Data quality: The evidence is ranked three out of three because it is available from reliable sources and in good quantity with no identifiable discrepancies.
Sources
- Danylenko, A., & Naienko, H. (2019). Linguistic russification in Russian Ukraine: languages, imperial models, and policies. Russian Linguistics, 43(1), 19-39.

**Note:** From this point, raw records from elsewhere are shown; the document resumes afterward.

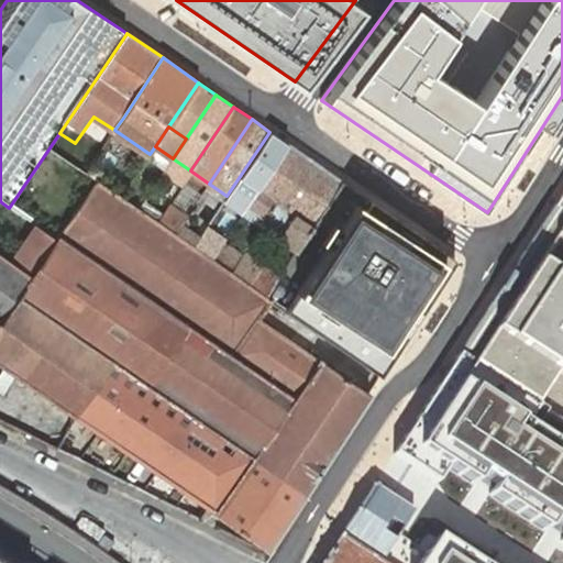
[(240,214),(287,144),(269,132),(227,196),(222,202),(240,214)]
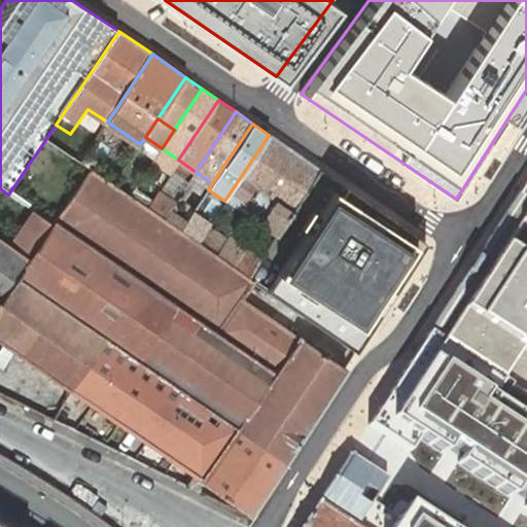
[(224,201),(241,213),(242,212),(247,204),(286,146),(269,135),(224,201)]
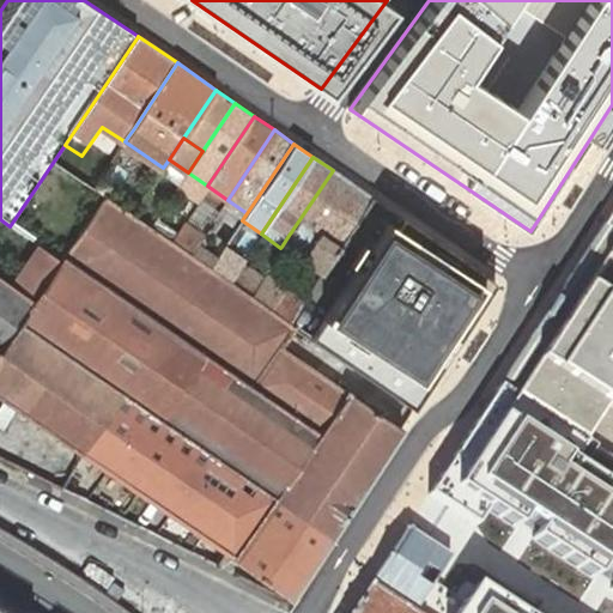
[(295,242),(308,252),(310,247),(352,183),(333,170),(287,237),(295,242)]
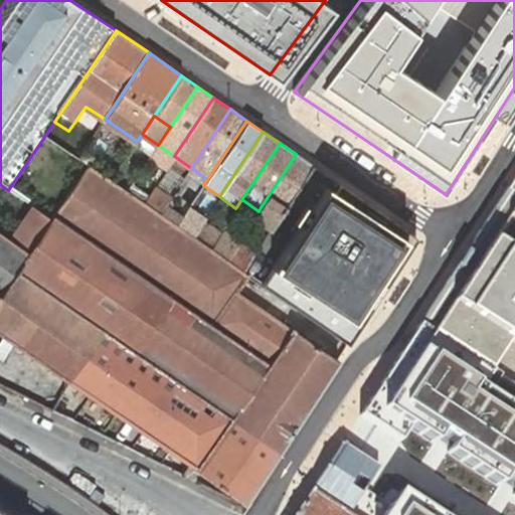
[(254,241),(261,245),(272,228),(278,218),(294,194),(312,165),(296,154),(261,207),(272,214),(254,241)]
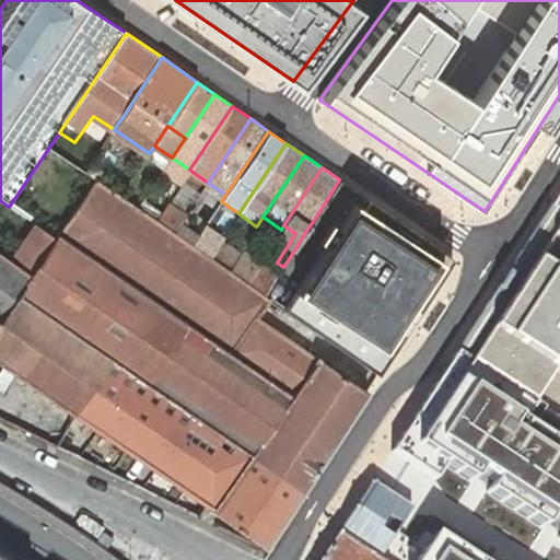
[(279,275),(268,292),(381,369),(453,258),(393,217),(339,179),(319,211),(302,237),(295,248),(283,267),(279,275)]
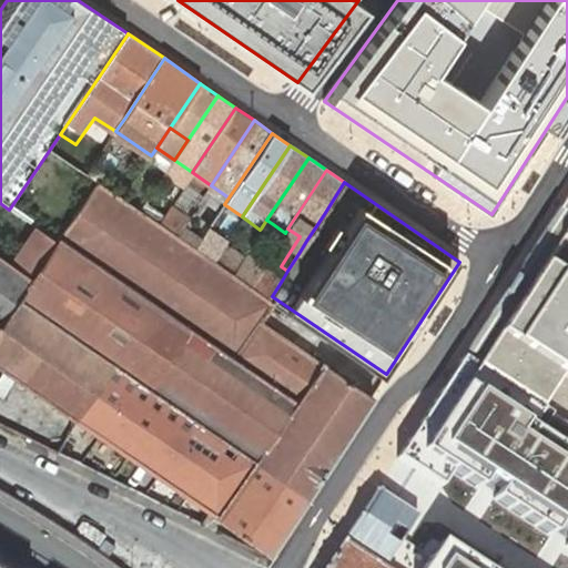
[(109,361),(305,499),(372,397),(260,322),(272,304),(273,303),(271,302),(269,300),(251,287),(233,275),(212,261),(194,250),(176,236),(158,224),(140,212),(121,200),(98,183),(84,202),(75,215),(59,240),(57,243),(31,280),(19,298),(109,361)]
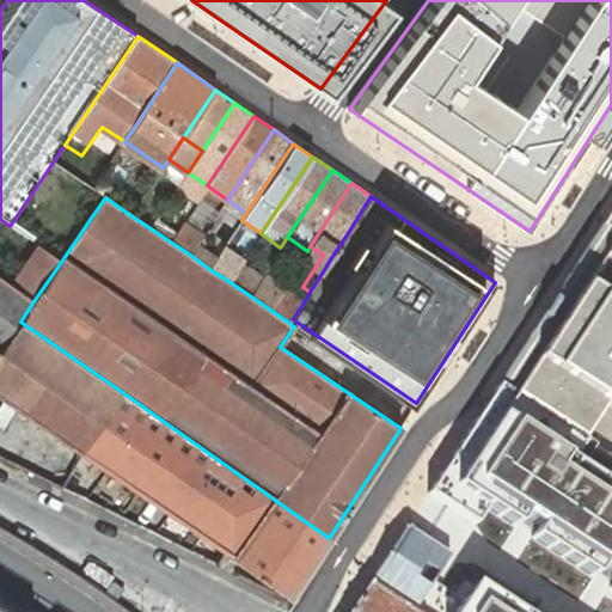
[(141,199),(130,215),(151,228),(161,212),(141,199)]
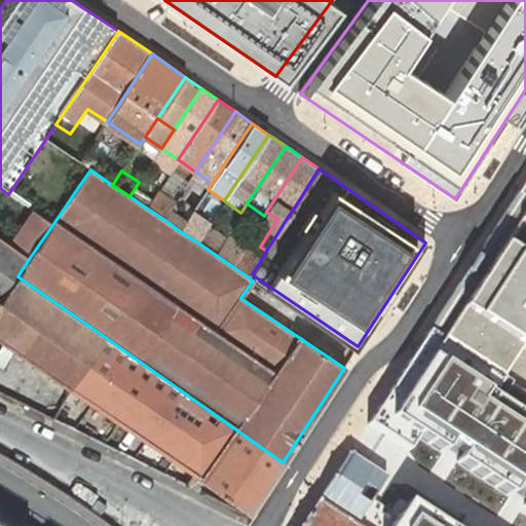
[(59,174),(33,212),(36,214),(53,188),(70,199),(78,187),(59,174)]
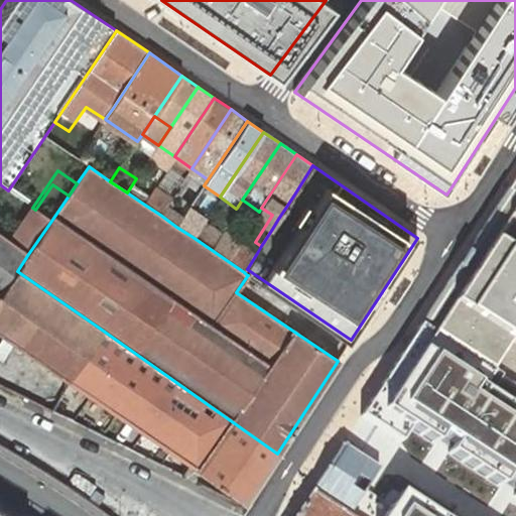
[(136,178),(127,192),(143,204),(153,189),(136,177),(136,178)]
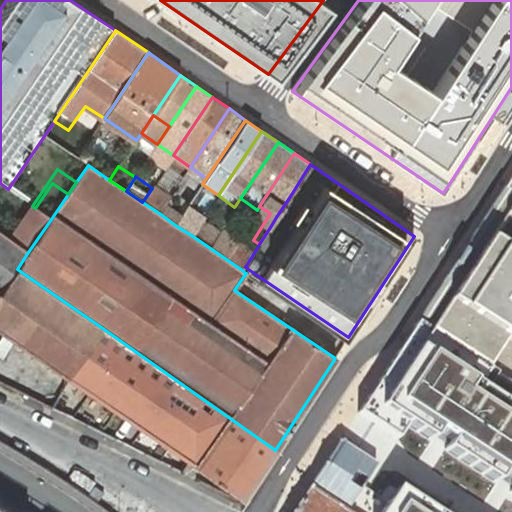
[(511,176),(416,323),(495,374),(511,384),(511,176)]
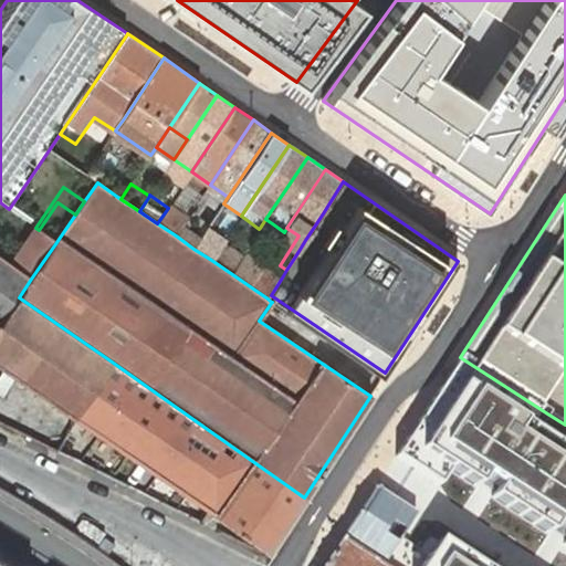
[(39,230),(56,242),(59,239),(75,215),(58,202),(39,230)]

- Kiger, P. J. (n.d.). How Joseph Stalin Starved Millions in the Ukrainian Famine. HISTORY. Retrieved March 21, 2022, from https://www.history.com/news/ukrainian-famine-stalin
- Losh, J. (2015). Rebel-held Ukraine overhauls education system as it aligns itself with Russia. The Guardian. https://www.theguardian.com/world/2015/aug/16/ukraine-rebel-territories-education-system-overhaul-russia
- Minority Rights Group (2015). Ukrainians, Belarusians and Kazakhs. (2015, June 19). https://minorityrights.org/minorities/ukrainians-belarusians-and-kazakhs/
- Osborn, Andrew (2017). Disappearing books: How Russia is shuttering its Ukrainian library. Reuters. https://www.reuters.com/article/us-ukraine-crisis-russia-library/disappearing-books-how-russia-is-shuttering-its-ukrainian-library-idUSKBN16M0PW
- Virchenko, N. (2011). Documents on the prohibition of the Ukrainian language (XVIІ-XX centuries). No language – no nation. Ed. L. Holota, Ye. Buket. К.: Ukrayinsky pryorytet.